Earth Day 2015 might just be the most important one ever
Radical hope comes to mind for me when spring arrives and life resurrects itself. How amazing is it that, against all odds, green shoots peek out and baby animals appear? What beauty there is in an Appalachian spring!
April 22 is the date we’ve officially celebrated Earth Day since 1970. Senator Gaylord Nelson founded a national day of observance, a day for “teach-ins” to bring attention to rising environmental issues.
He chose the birthdate of Sierra Club founder John Muir, the eccentric wandering naturalist and eloquent spokesman for wilderness preservation. Conveniently, Muir had a spring birthday.
Muir said, “When one tugs at a single thing in nature, he finds it attached to the rest of the world.” That is such a profound statement! As humans we are inextricably connected to Earth’s ecosystems and processes. We cannot survive without that interconnected web of existence.
And yet, we push the envelope.
If we wish to continue our species on a resource-constrained planet, we cannot continue to crowd other animals and plants out of the way through human overpopulation and destruction of habitat. We cannot keep burning fossil fuels and splitting atoms for energy while poisoning air, water, and soil. We cannot preserve an economy based on ever-increasing, waste-filled product consumption.
It’s a time of change. Many have been in denial, but it’s slowly dawning on us that Earth is a giant ecosystem and that we are the ones who can imagine a meaningful future where our species coexists on a sustainable planet.
As climate disruption continues, we can assume our moral responsibility as rigorous protectors of life in all its forms. Both our mortality and planet mortality are at stake. It’s a matter of justice for all.
Last September, the People’s Climate Justice March drew around 400,000 people to New York City. In solidarity, marchers coalesced from all walks of life, including some Chattanoogans, carried ribbons and walked two miles to emphasize their Global Call for Action.
At the start, there was a minute of silence to honor those impacted by climate change and the fossil fuel industry. At the end of the march, there was a huge art piece symbolizing the tree of life with “branches” spreading out over the streets. Each marcher wrote on a ribbon what he or she stood to lose due to climate chaos and then tied it to the tree or exchanged it with a fellow marcher.

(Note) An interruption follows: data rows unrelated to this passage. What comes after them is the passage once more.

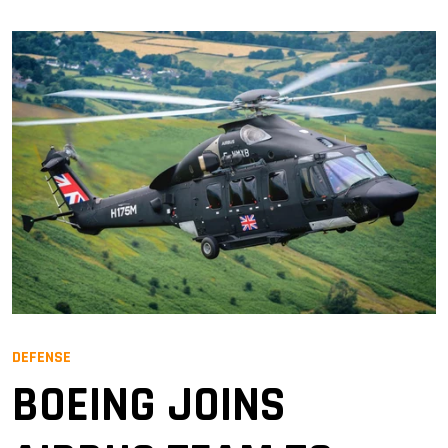
DEFENSE
BOEING JOINS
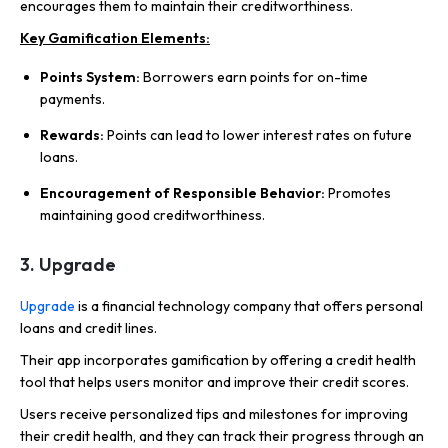
encourages them to maintain their creditworthiness.
Key Gamification Elements:
Points System:
Borrowers earn points for on-time
payments.
Rewards:
Points can lead to lower interest rates on future
loans.
Encouragement of Responsible Behavior:
Promotes
maintaining good creditworthiness.
3. Upgrade
Upgrade
is a financial technology company that offers personal
loans and credit lines.
Their app incorporates gamification by offering a credit health
tool that helps users monitor and improve their credit scores.
Users receive personalized tips and milestones for improving
their credit health, and they can track their progress through an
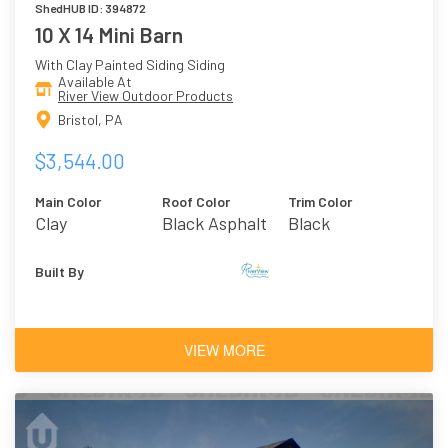
ShedHUB ID: 394872
10 X 14 Mini Barn
With Clay Painted Siding Siding
Available At
River View Outdoor Products
Bristol, PA
$3,544.00
Main Color
Roof Color
Trim Color
Clay
Black Asphalt
Black
Shingles
Built By
VIEW MORE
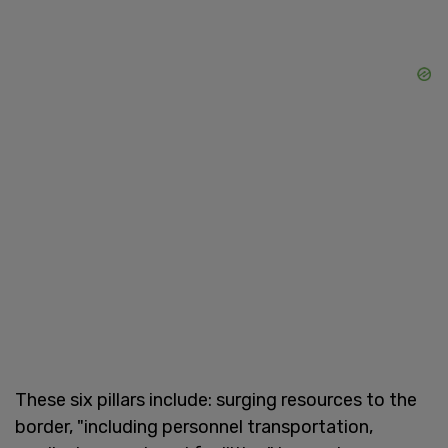
These six pillars include: surging resources to the
border, "including personnel transportation,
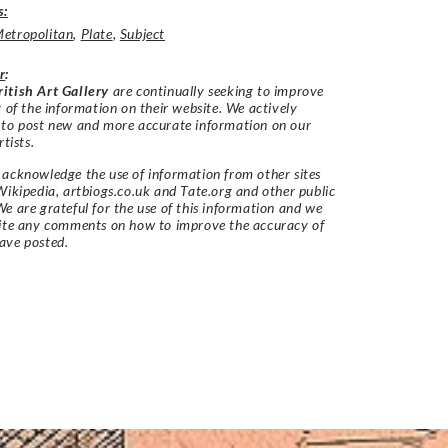
s:
etropolitan
,
Plate
,
Subject
r
:
itish Art Gallery
are continually seeking to improve
y of the information on their website. We actively
 to post new and more accurate information on our
rtists.
acknowledge the use of information from other sites
Wikipedia, artbiogs.co.uk and Tate.org and other public
e are grateful for the use of this information and we
vite any comments on how to improve the accuracy of
ave posted.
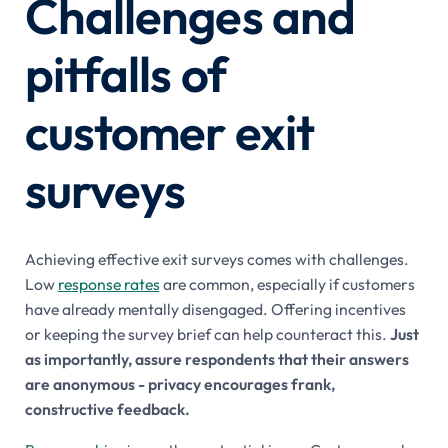
Challenges and
pitfalls of
customer exit
surveys
Achieving effective exit surveys comes with challenges.
Low
response rates
are common, especially if customers
have already mentally disengaged. Offering incentives
or keeping the survey brief can help counteract this.
Just
as importantly, assure respondents that their answers
are anonymous - privacy encourages frank,
constructive feedback.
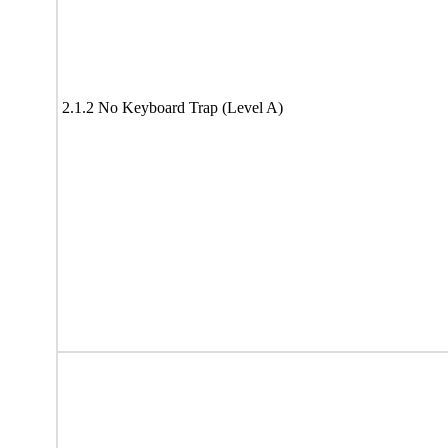
2.1.2 No Keyboard Trap (Level A)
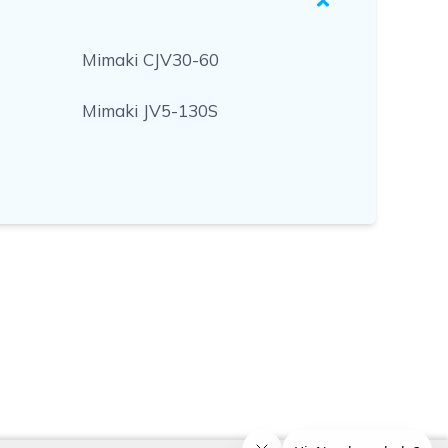
Mimaki CJV30-60
Mimaki JV5-130S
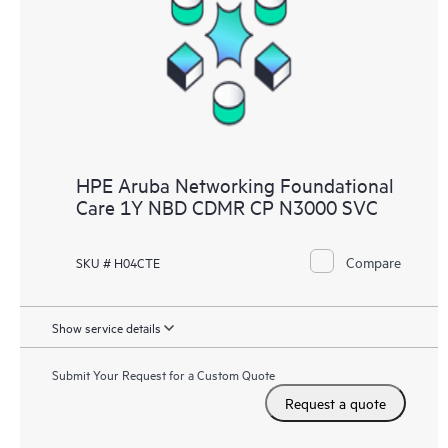
HPE Aruba Networking Foundational
Care 1Y NBD CDMR CP N3000 SVC
Compare
SKU # H04CTE
Show service details
Submit Your Request for a Custom Quote
Request a quote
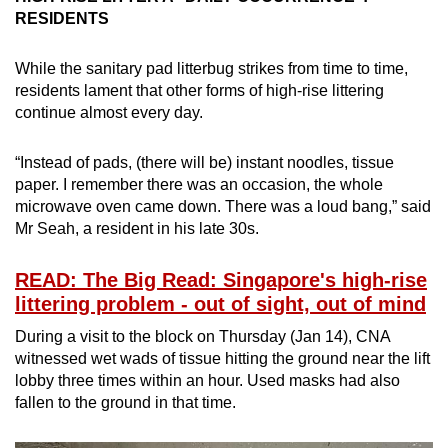
RESIDENTS
While the sanitary pad litterbug strikes from time to time,
residents lament that other forms of high-rise littering
continue almost every day.
“Instead of pads, (there will be) instant noodles, tissue
paper. I remember there was an occasion, the whole
microwave oven came down. There was a loud bang,” said
Mr Seah, a resident in his late 30s.
READ: The Big Read: Singapore's high-rise
littering problem - out of sight, out of mind
During a visit to the block on Thursday (Jan 14), CNA
witnessed wet wads of tissue hitting the ground near the lift
lobby three times within an hour. Used masks had also
fallen to the ground in that time.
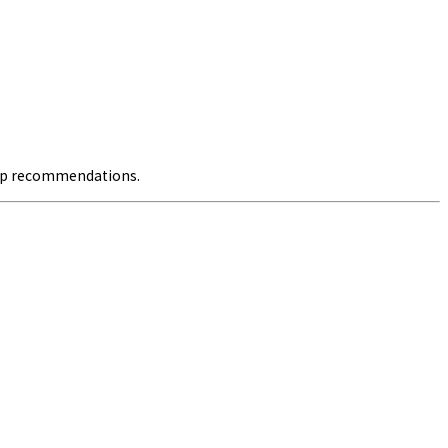
pop recommendations.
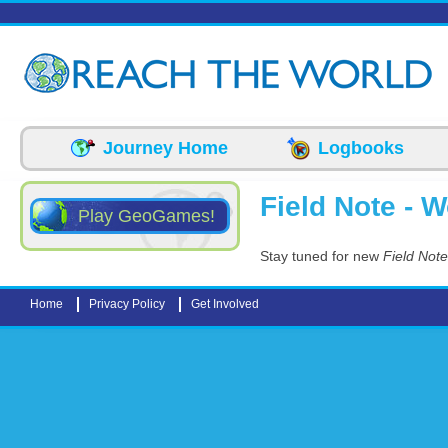
Skip to main content
Journey Home
Logbooks
Field Note - 
Play GeoGames!
Stay tuned for new
Field Not
Home
Privacy Policy
Get Involved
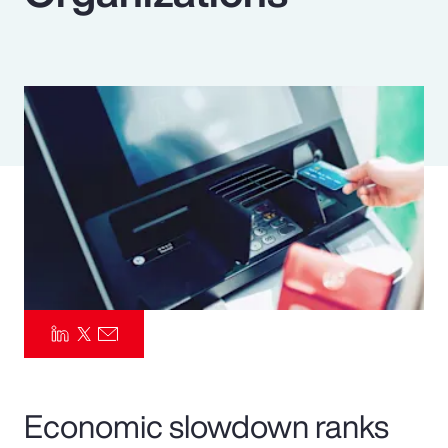
Pay Transparency
Parametrics
Risk Management
Economic slowdown ranks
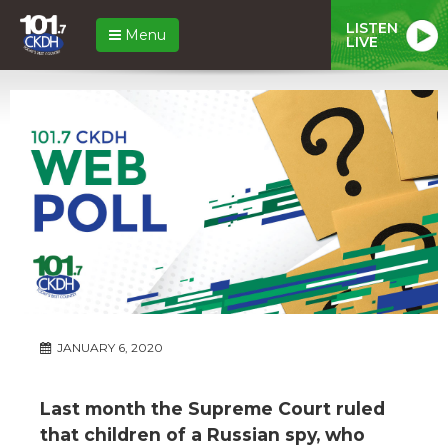
LISTEN
Menu
LIVE
JANUARY 6, 2020
Last month the Supreme Court ruled
that children of a Russian spy, who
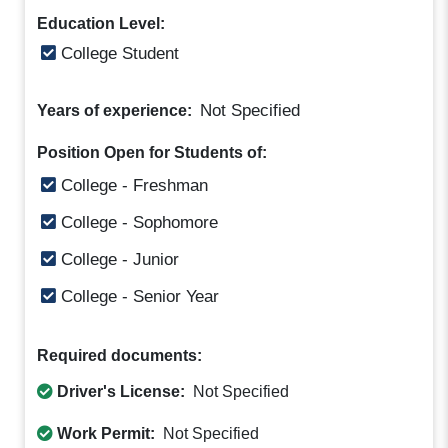
Education Level:
College Student
Not Specified
Years of experience:
Position Open for Students of:
College - Freshman
College - Sophomore
College - Junior
College - Senior Year
Required documents:
Driver's License:
Not Specified
Work Permit:
Not Specified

These are symbolic gestures, of course, but the Climate Ribbon arts ritual continues. In cities around the world, individuals are hanging ribbons and then holding events where one chooses a ribbon for wrist tying to wear as a reminder to reflect on what can be lost to climate chaos. (theclimateribbon.org)
Another initiative that grew from the People’s Climate March is Commit2Respond (commit2respond.org) encouraging people of faith and conscience to take action for climate justice. There is information about congregational and individual actions plus worship service materials as well as daily reflections during this Climate Justice Month.
It asks for commitment: What action would you take of your own to shift to a low-carbon future? How would you take action to advance human rights of communities affected by climate change? Could you participate in a local climate awareness activity or commit to supporting an educational or grassroots advocacy activity in your community? There are many other useful websites if one just Googles them.
As Earth Day 2015 approaches, take some time to s-l-o-w-l-y walk in nature. Pause and appreciate our beautiful support system. Really, when it comes right down to it, every day is Earth Day. What would your ribbon say?